Were There South Korean Government Involved in the Abuse of Comfort Women?

For decades, Japan has been universally maligned for its war crimes during World War ll, notably with regards to the comfort women issue. This subject continues to be an emotionally charged conflict between South Korea and Japan, with historians putting the figure at as many as 200,000 at that time. The South Korean administration and affiliated organizations, have continuously demanded apologies against the Japanese government as well as compensation for the suffering of the comfort women.

After several of official apologies and compensation from Japanese government, the two countries reached a final and irreversible settlement concerning the issue in 2015, with Japan pledging $8.3 million into a fund for the women and Prime Minister Abe Shinzo issuing a “heartfelt apology and remorse.” But two years after, President Moon Jae-in, who replaced ousted president Park Geun-hye, has again called on Japan to issue a “heartfelt apology.” The deal in 2015 was between Park and Abe.

As endless demands from South Korea for apologies from Japan continue, a deafening silence surrounds the participation of US troops in the abuse of comfort women. Evidence that the US troops are involved in the sexual abuse of South Korean women come from the women’s testimonies and research on archives of history.

The “camptown prostitution” began as early as the 1950s, at the start of the Korean War and lasted well in the 1980s. Camp towns are areas in South Korea located outside the US military bases. They are thriving municipalities, buzzing with the activities of shops, restaurants and bars that cater to the US military stationed in the bases. “Western princesses,” as the prostitutes are commonly referred to, gather in these places to earn a living.

Although prostitution in South Korea is illegal, it is common knowledge that the South Korean government turns a blind eye to it where US troops are involved. Their tacit permission and implicit arrangement with the United States has angered the women.
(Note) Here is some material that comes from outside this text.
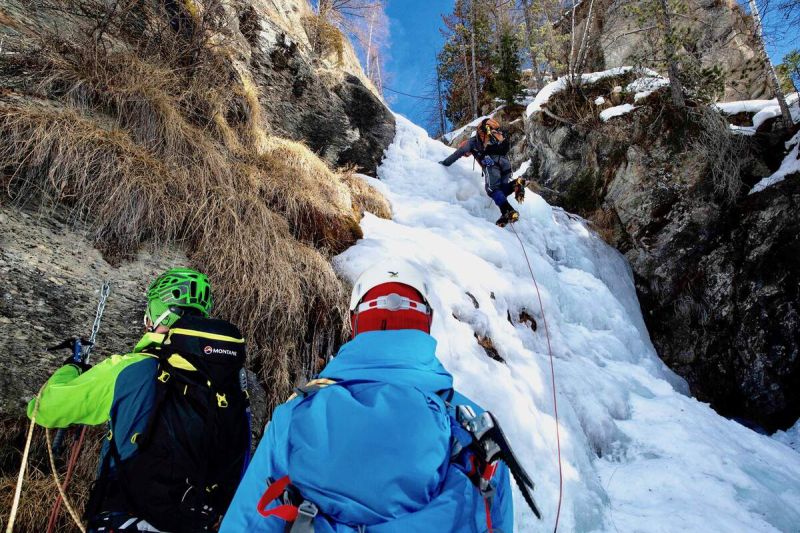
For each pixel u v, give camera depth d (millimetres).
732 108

In June 2014, a group of 122 women filed a lawsuit against the South Korean government, claiming that the government forced them to have sex with US soldiers stationed in the bases. They were deceived by job placements agencies into these jobs and poverty forced them to accept. In 2012, a committee ordered the Ministry of Gender Equality to make an investigation. The failure of the Ministry to submit its results provoked these women into going to court.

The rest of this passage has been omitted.